**THE DATA**.
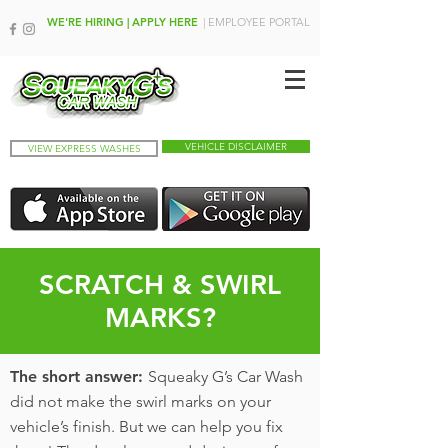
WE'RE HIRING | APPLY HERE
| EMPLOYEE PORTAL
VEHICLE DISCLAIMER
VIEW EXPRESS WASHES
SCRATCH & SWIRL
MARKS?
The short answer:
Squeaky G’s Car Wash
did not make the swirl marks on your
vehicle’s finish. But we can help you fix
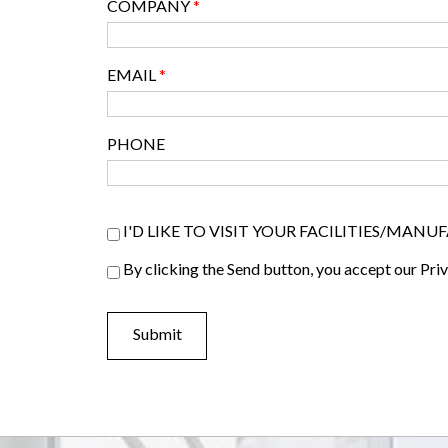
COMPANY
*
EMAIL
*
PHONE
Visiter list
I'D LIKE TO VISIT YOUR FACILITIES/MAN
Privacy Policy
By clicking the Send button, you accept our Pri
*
--
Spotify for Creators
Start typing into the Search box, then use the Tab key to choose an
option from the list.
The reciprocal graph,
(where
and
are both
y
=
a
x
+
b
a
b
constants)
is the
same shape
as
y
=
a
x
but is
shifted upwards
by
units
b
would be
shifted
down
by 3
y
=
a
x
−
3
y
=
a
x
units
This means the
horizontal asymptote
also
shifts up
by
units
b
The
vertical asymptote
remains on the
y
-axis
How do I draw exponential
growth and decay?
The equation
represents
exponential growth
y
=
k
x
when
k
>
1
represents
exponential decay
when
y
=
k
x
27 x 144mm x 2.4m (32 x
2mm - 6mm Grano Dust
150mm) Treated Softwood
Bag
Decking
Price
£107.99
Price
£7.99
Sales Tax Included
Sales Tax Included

**INSTRUCTIONS FOR THE TASK**. Only the lines that hold the word "decay" are wanted; each should be pulled from the records.

**SOLUTION TO THE EXERCISE**.
growth and decay?
exponential decay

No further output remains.